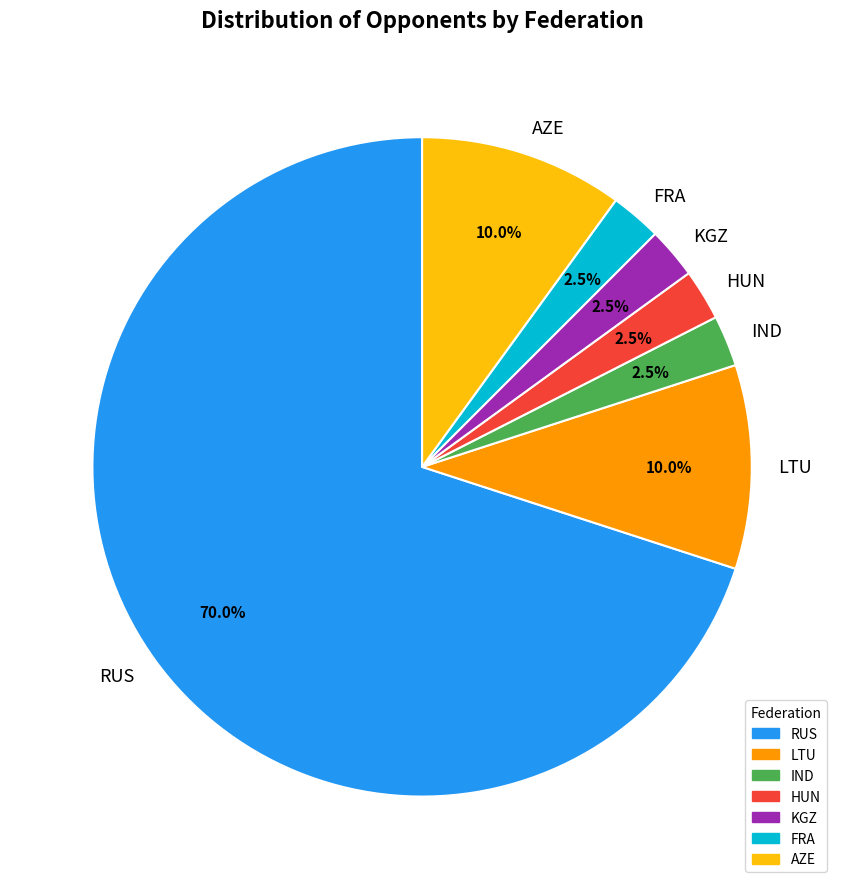

What is the total percentage of HUN and IND?

5.0%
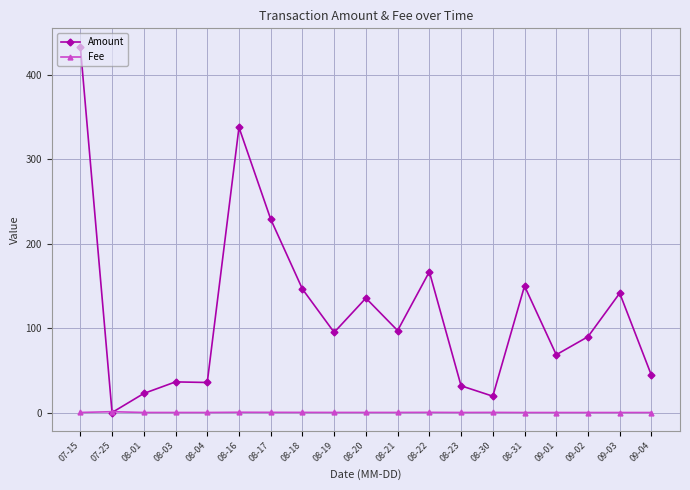

Between which two adjacent categories do Fee and Amount first intersect?

07-15 and 07-25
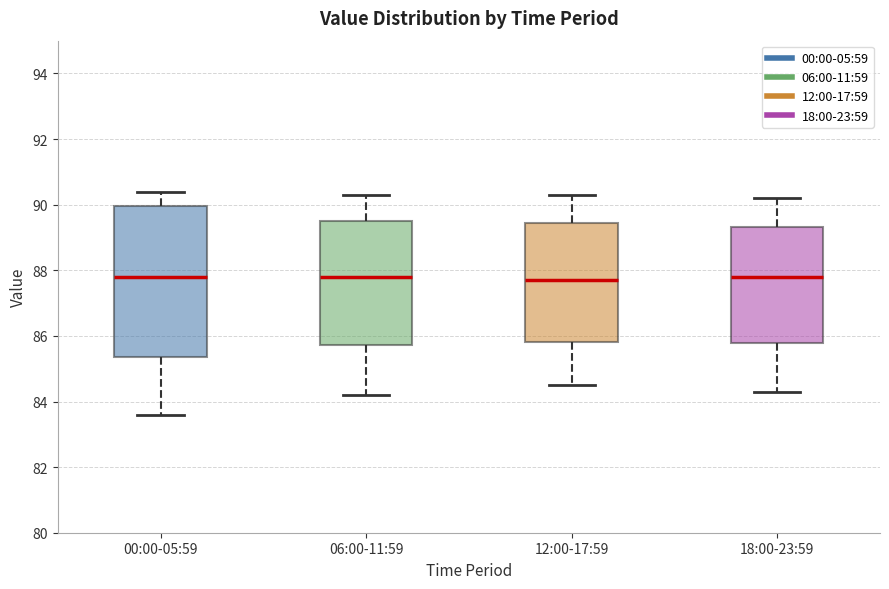

Reading left to right, transcribe this box plot: for each box, give where its median line is, the range the box spans, and where its two whiskers end, as read against the y-axis. The values are not printed on the chart, so give them approximately, as read against the axis.

00:00-05:59: median 87.8, box 85.4 to 90.0, whiskers 83.6 to 90.4
06:00-11:59: median 87.8, box 85.8 to 89.6, whiskers 84.2 to 90.4
12:00-17:59: median 87.8, box 85.8 to 89.4, whiskers 84.6 to 90.4
18:00-23:59: median 87.8, box 85.8 to 89.4, whiskers 84.4 to 90.2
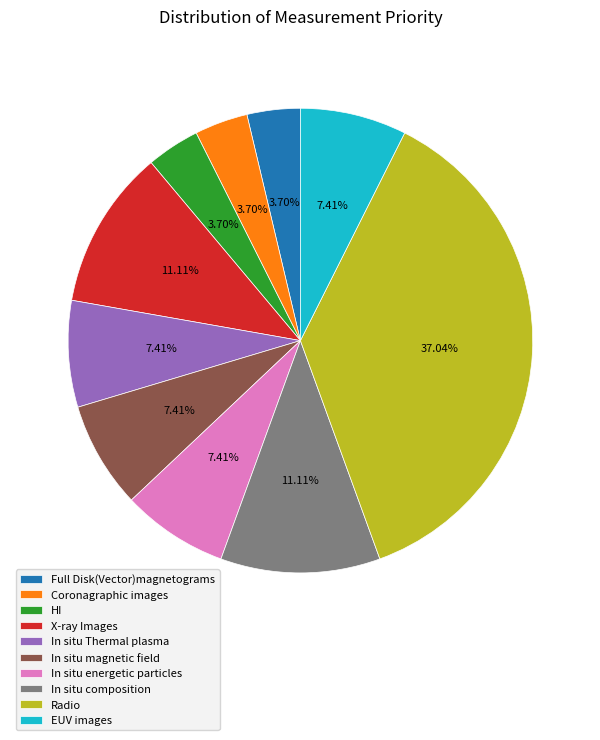

Which category has the biggest portion of the pie?

Radio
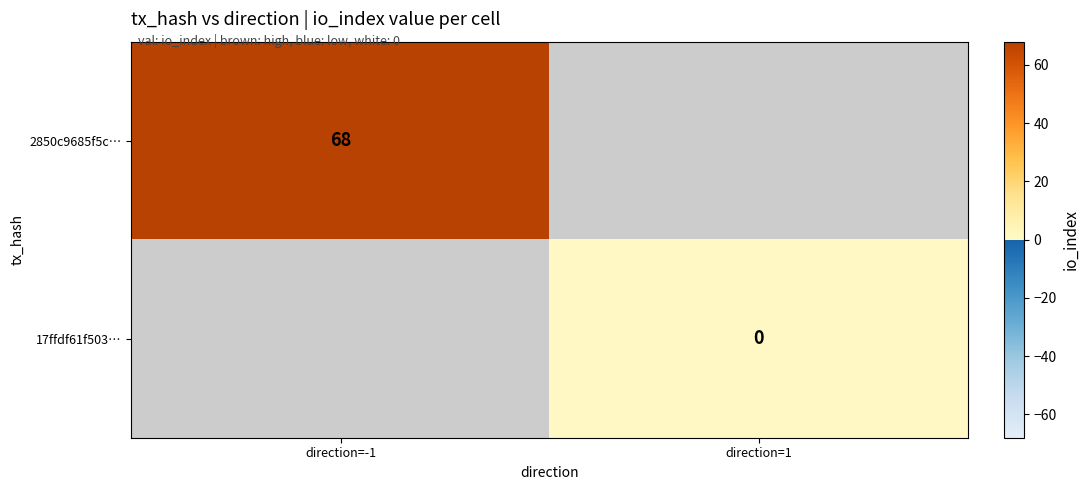

Which label corresponds to the smallest value in the chart?

direction=1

_ _ _ _ _

TASK BRIEF: Starting at the top of the records and stopping after the line that contains "07-15 and 07-25", update the text by changing "total" to "combined" and leaving everything else as is. Omit the pictures from the output.

SOLUTION TO THIS EXERCISE:
What is the combined percentage of HUN and IND?

5.0%

Between which two adjacent categories do Fee and Amount first intersect?

07-15 and 07-25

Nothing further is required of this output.